> **PROBLEM DESCRIPTION**
Rewrite the items below with "developed" replaced by "processed" wherever it appears, keeping everything else unchanged and leaving out the pictures.

> **RECORDS TO PROCESS**

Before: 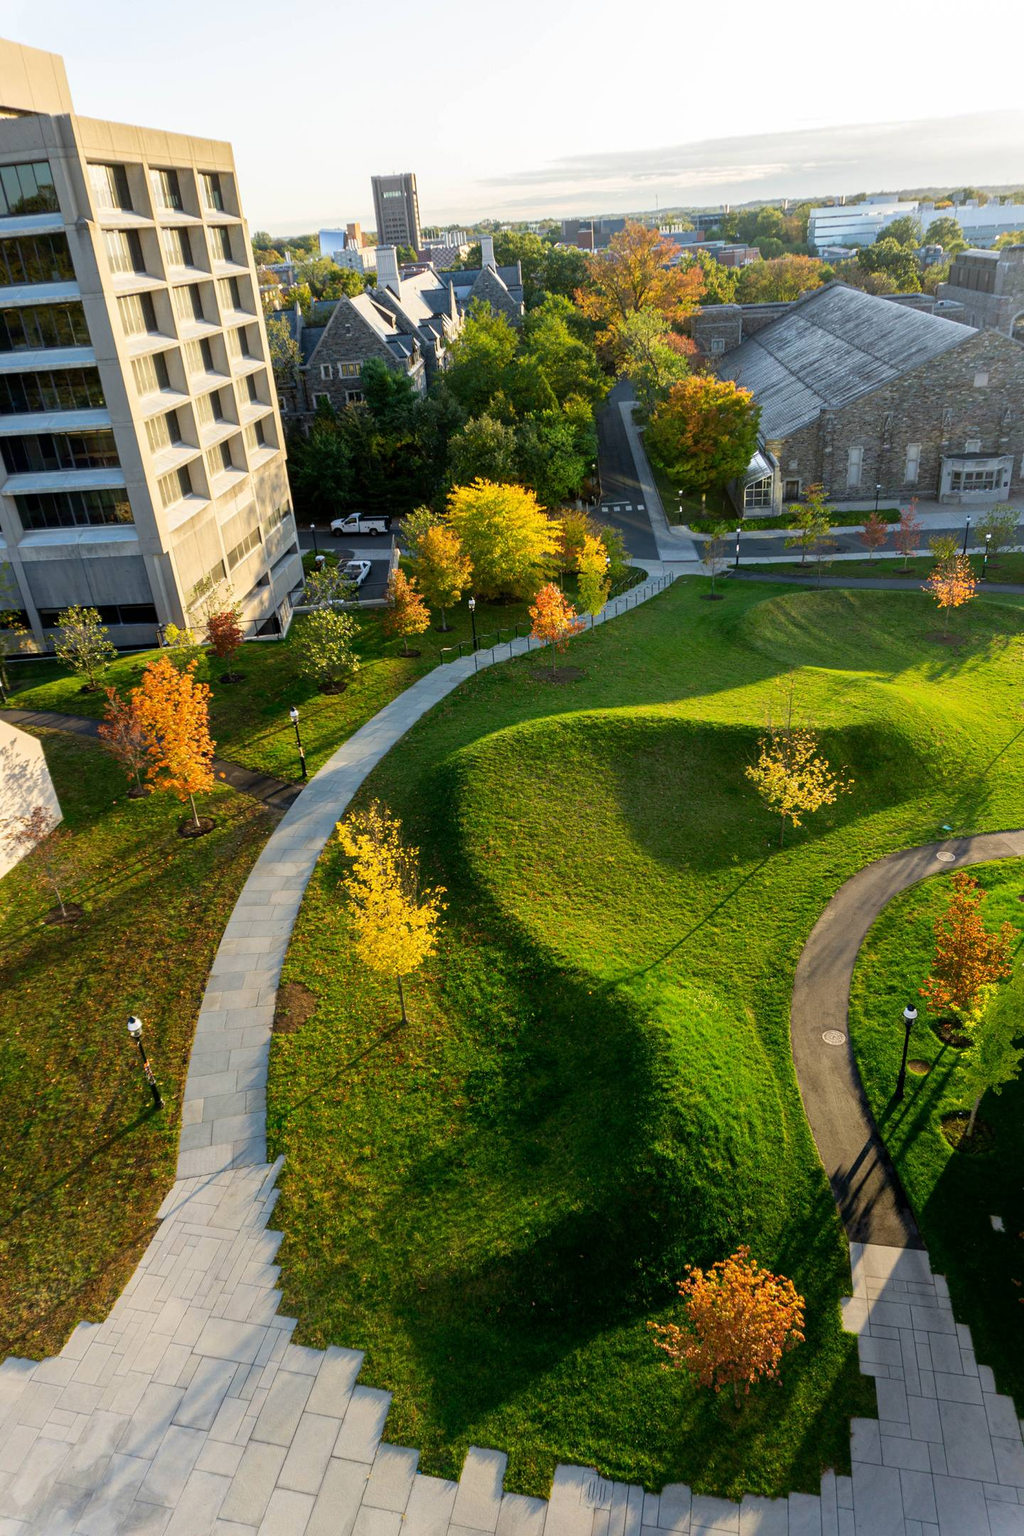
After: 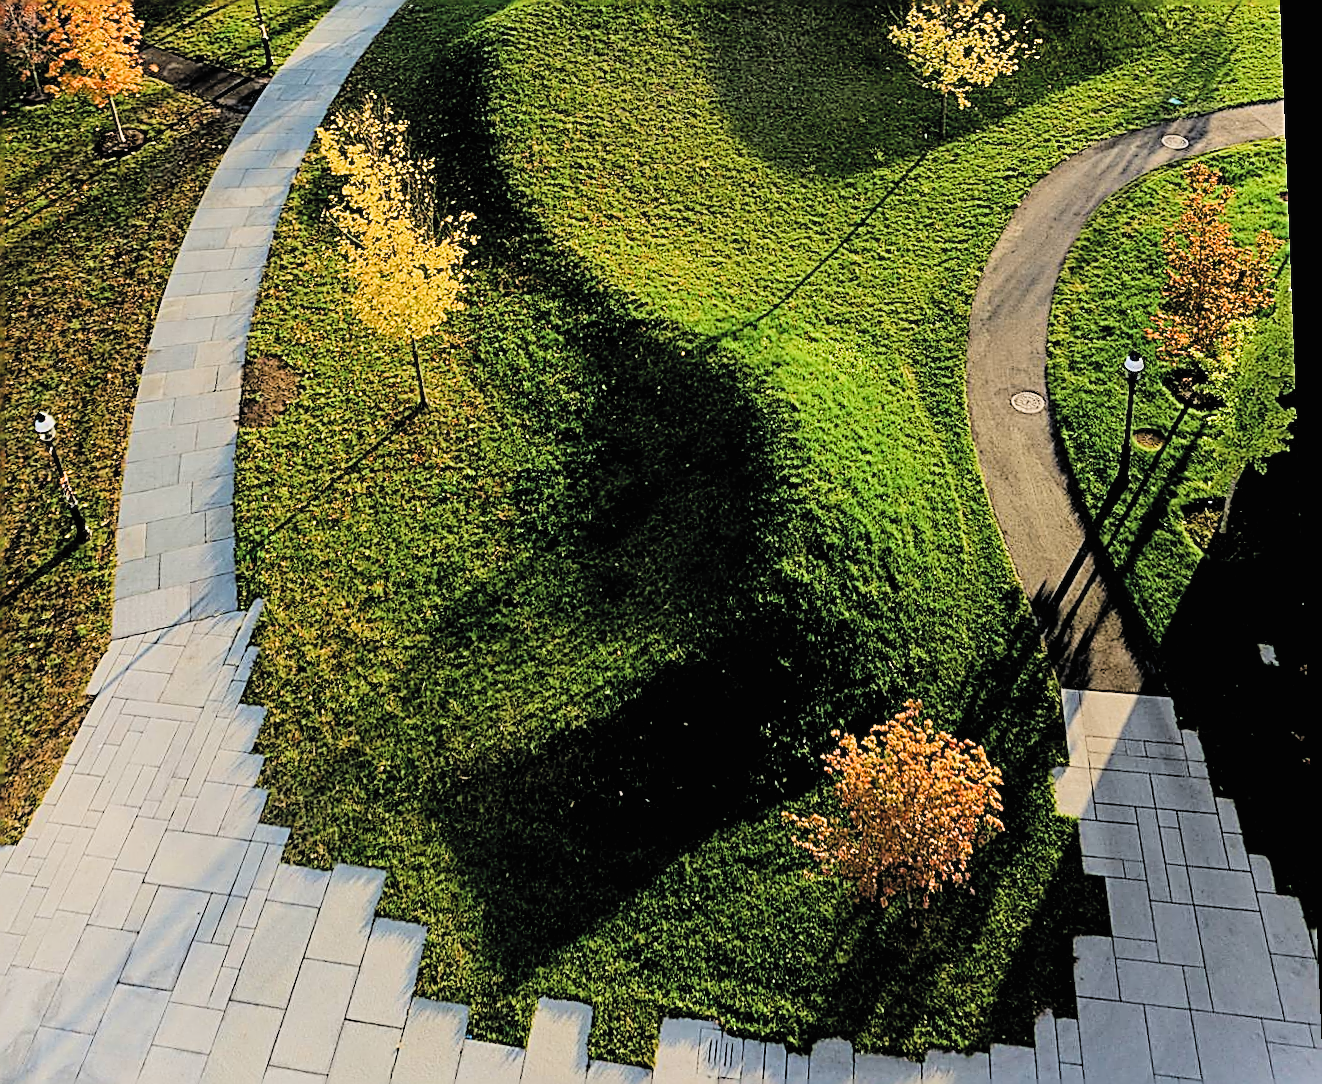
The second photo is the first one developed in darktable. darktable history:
sharpen: amount 2
contrast brightness saturation: contrast 0.14, brightness 0.21
crop and rotate: left 13.306%, top 48.129%, bottom 2.928%
filmic rgb: black relative exposure -4.58 EV, white relative exposure 4.8 EV, threshold 3 EV, hardness 2.36, latitude 36.07%, contrast 1.048, highlights saturation mix 1.32%, shadows ↔ highlights balance 1.25%, color science v4 (2020), enable highlight reconstruction true
rotate and perspective: rotation -2.29°, automatic cropping off
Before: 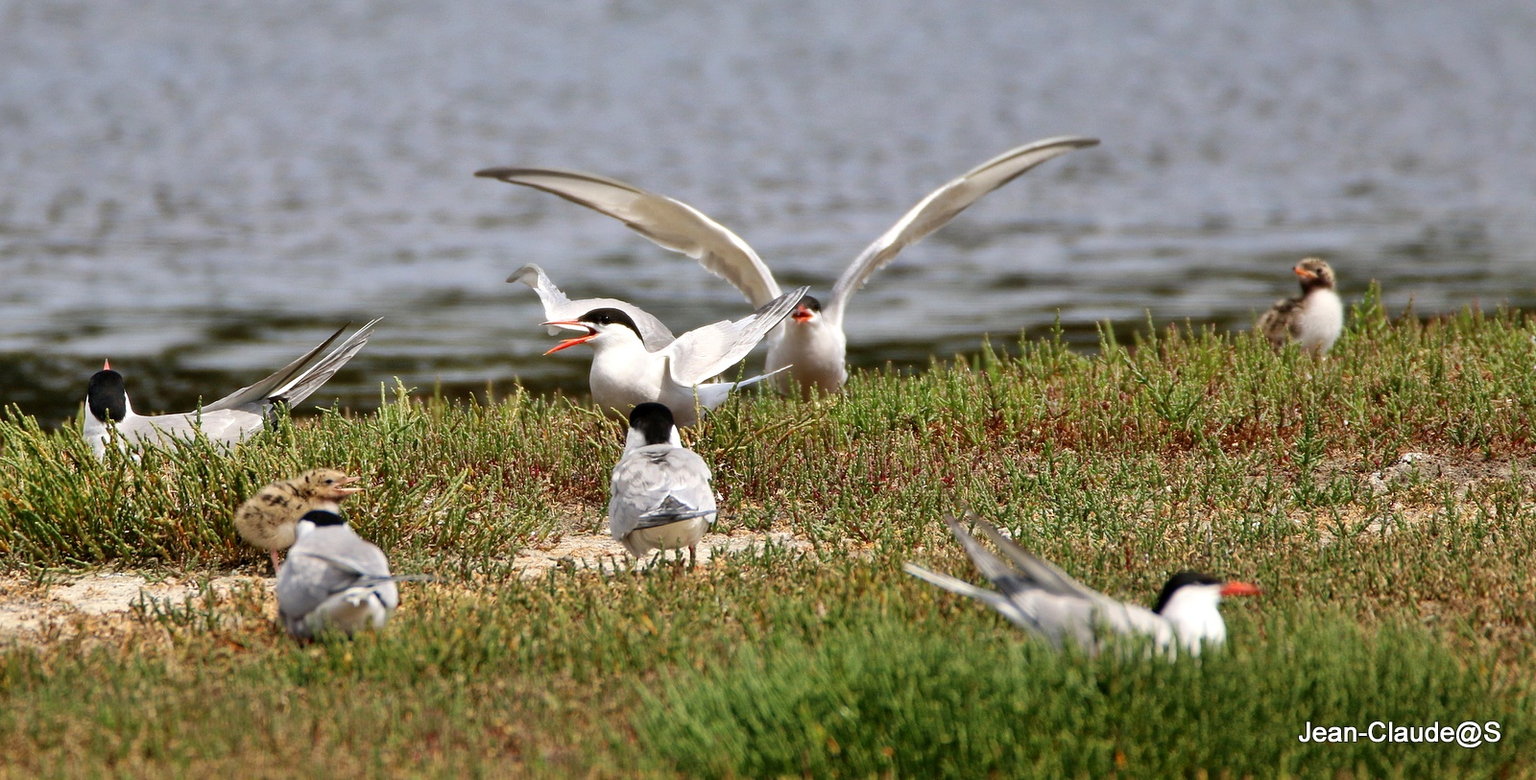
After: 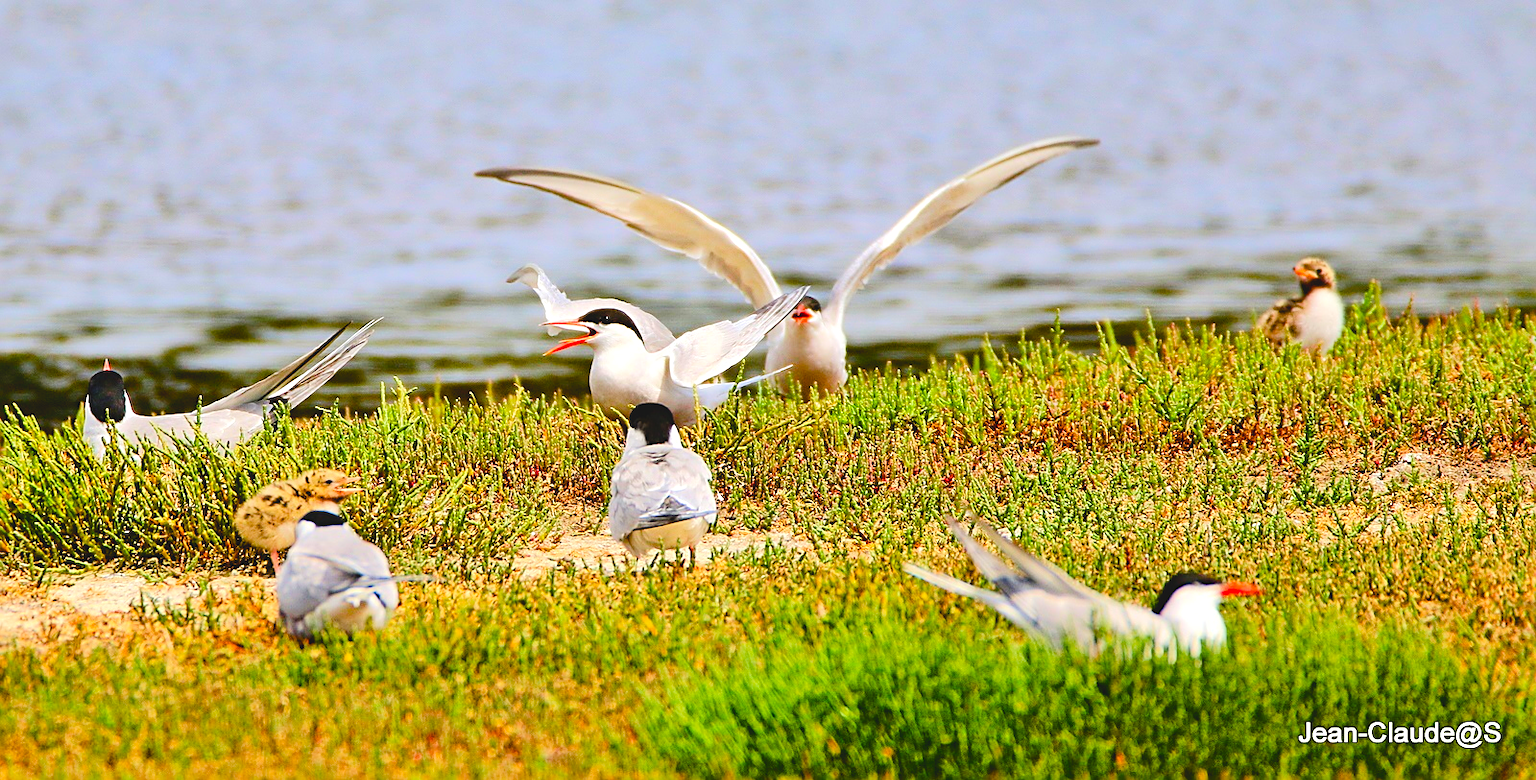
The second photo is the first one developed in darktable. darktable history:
exposure: exposure -0.14 EV, compensate highlight preservation false
local contrast: mode bilateral grid, contrast 11, coarseness 24, detail 110%, midtone range 0.2
color balance rgb: linear chroma grading › global chroma 15.598%, perceptual saturation grading › global saturation 20%, perceptual saturation grading › highlights -25.463%, perceptual saturation grading › shadows 49.822%, perceptual brilliance grading › highlights 9.405%, perceptual brilliance grading › mid-tones 4.751%, global vibrance 20%
tone equalizer: -7 EV 0.147 EV, -6 EV 0.59 EV, -5 EV 1.14 EV, -4 EV 1.29 EV, -3 EV 1.13 EV, -2 EV 0.6 EV, -1 EV 0.166 EV, edges refinement/feathering 500, mask exposure compensation -1.57 EV, preserve details no
contrast brightness saturation: contrast -0.171, saturation 0.185
sharpen: on, module defaults
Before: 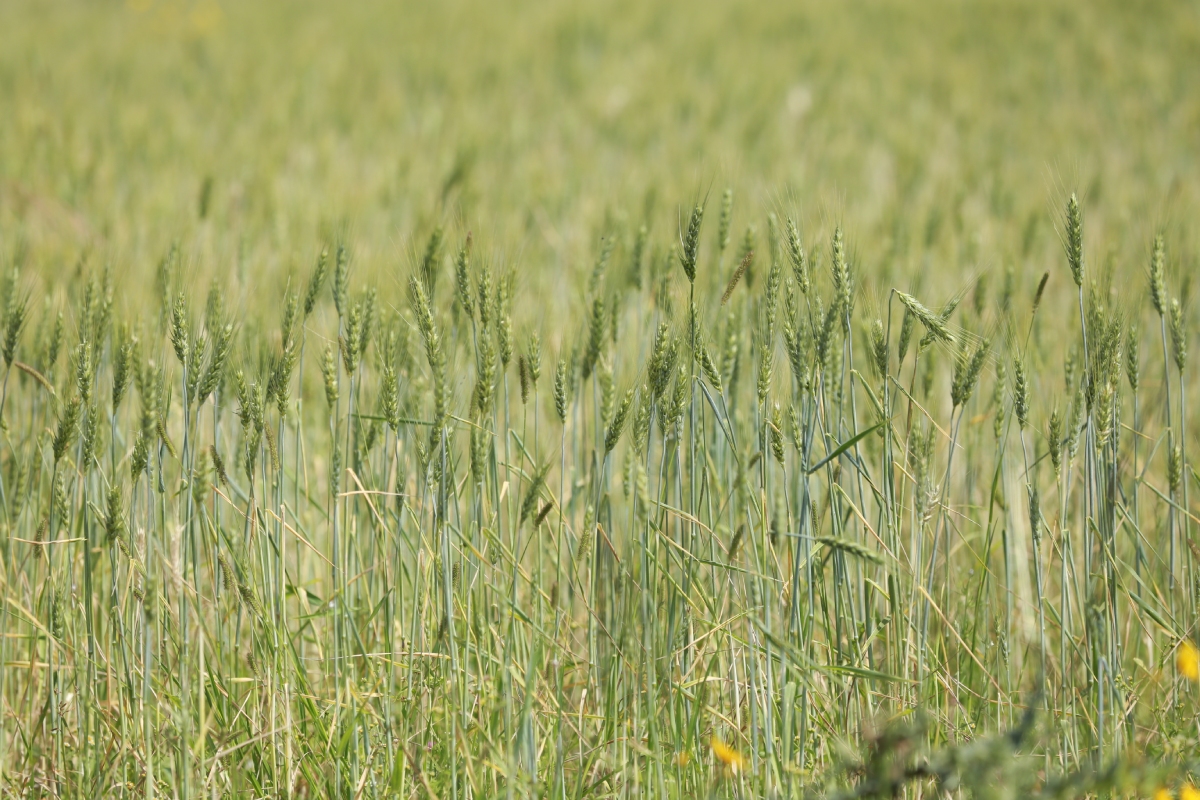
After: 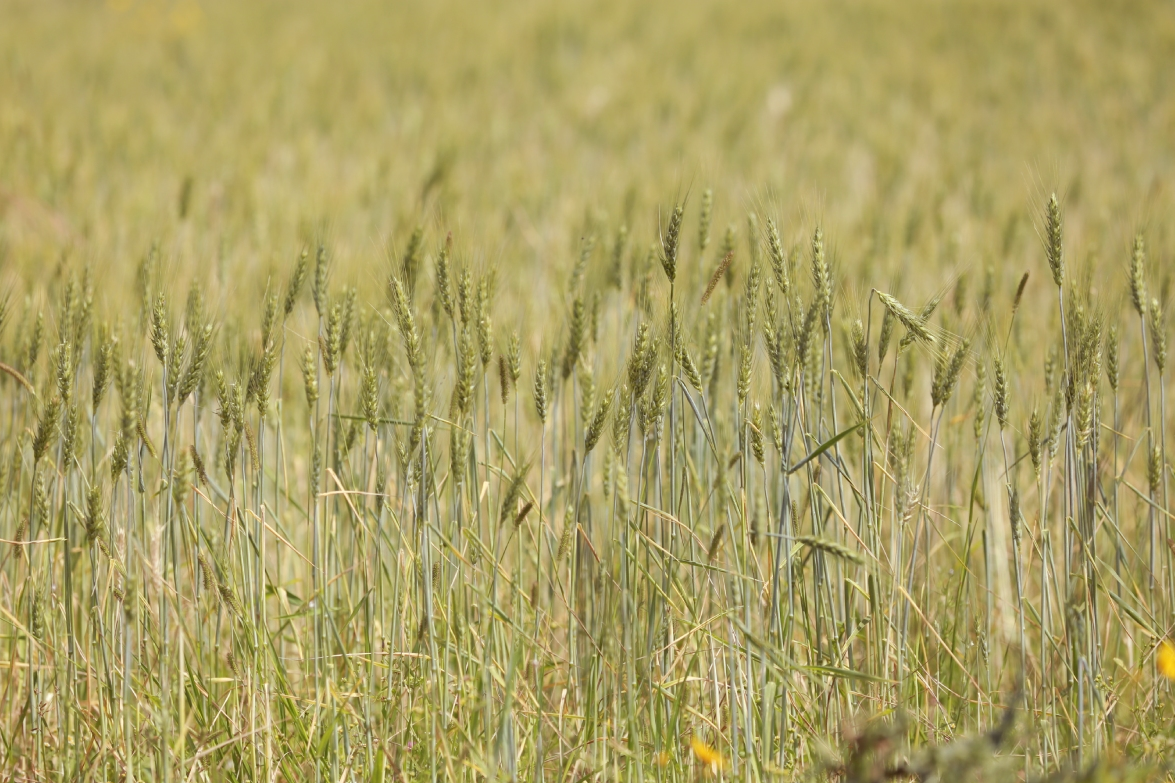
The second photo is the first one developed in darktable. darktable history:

> **RESULT**
Before: 
After: 
The second photo is the first one processed in darktable. darktable history:
sharpen: amount 2
contrast brightness saturation: contrast 0.14, brightness 0.21
crop and rotate: left 13.306%, top 48.129%, bottom 2.928%
filmic rgb: black relative exposure -4.58 EV, white relative exposure 4.8 EV, threshold 3 EV, hardness 2.36, latitude 36.07%, contrast 1.048, highlights saturation mix 1.32%, shadows ↔ highlights balance 1.25%, color science v4 (2020), enable highlight reconstruction true
rotate and perspective: rotation -2.29°, automatic cropping off
Before: 
After: 
The second photo is the first one processed in darktable. darktable history:
exposure: exposure -0.14 EV, compensate highlight preservation false
local contrast: mode bilateral grid, contrast 11, coarseness 24, detail 110%, midtone range 0.2
color balance rgb: linear chroma grading › global chroma 15.598%, perceptual saturation grading › global saturation 20%, perceptual saturation grading › highlights -25.463%, perceptual saturation grading › shadows 49.822%, perceptual brilliance grading › highlights 9.405%, perceptual brilliance grading › mid-tones 4.751%, global vibrance 20%
tone equalizer: -7 EV 0.147 EV, -6 EV 0.59 EV, -5 EV 1.14 EV, -4 EV 1.29 EV, -3 EV 1.13 EV, -2 EV 0.6 EV, -1 EV 0.166 EV, edges refinement/feathering 500, mask exposure compensation -1.57 EV, preserve details no
contrast brightness saturation: contrast -0.171, saturation 0.185
sharpen: on, module defaults
Before: 
After: 
The second photo is the first one processed in darktable. darktable history:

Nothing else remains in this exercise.